Exercise details — Give the records back exactly as written, but without the images.

Data in this exercise —
Content starts

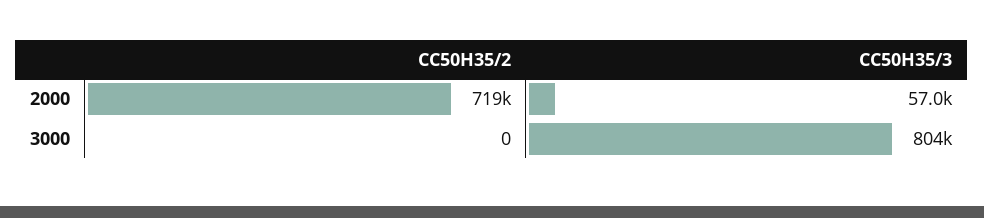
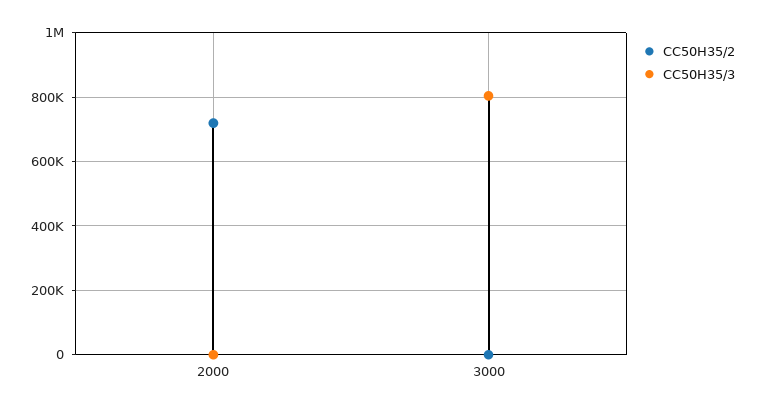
  {
    "CC50H35/2": {
      "2000": 719000,
      "3000": 0
    },
    "CC50H35/3": {
-     "2000": 57000,
+     "2000": 0,
      "3000": 804000
    }
  }

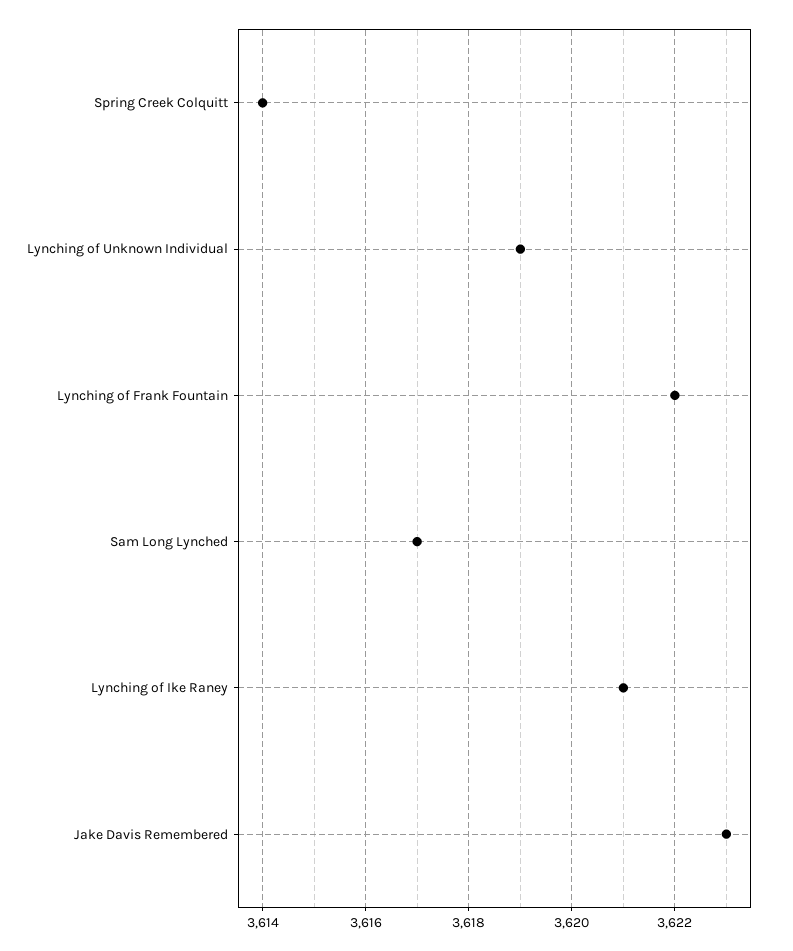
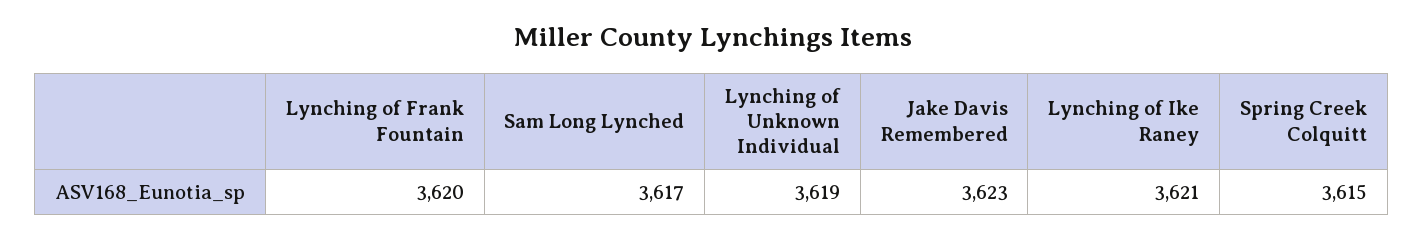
  {
-   "Spring Creek Colquitt": 3614,
+   "Spring Creek Colquitt": 3615,
    "Lynching of Unknown Individual": 3619,
-   "Lynching of Frank Fountain": 3622,
+   "Lynching of Frank Fountain": 3620,
    "Sam Long Lynched": 3617,
    "Lynching of Ike Raney": 3621,
    "Jake Davis Remembered": 3623
  }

Content ends

Your solution —
  {
    "CC50H35/2": {
      "2000": 719000,
      "3000": 0
    },
    "CC50H35/3": {
-     "2000": 57000,
+     "2000": 0,
      "3000": 804000
    }
  }

  {
-   "Spring Creek Colquitt": 3614,
+   "Spring Creek Colquitt": 3615,
    "Lynching of Unknown Individual": 3619,
-   "Lynching of Frank Fountain": 3622,
+   "Lynching of Frank Fountain": 3620,
    "Sam Long Lynched": 3617,
    "Lynching of Ike Raney": 3621,
    "Jake Davis Remembered": 3623
  }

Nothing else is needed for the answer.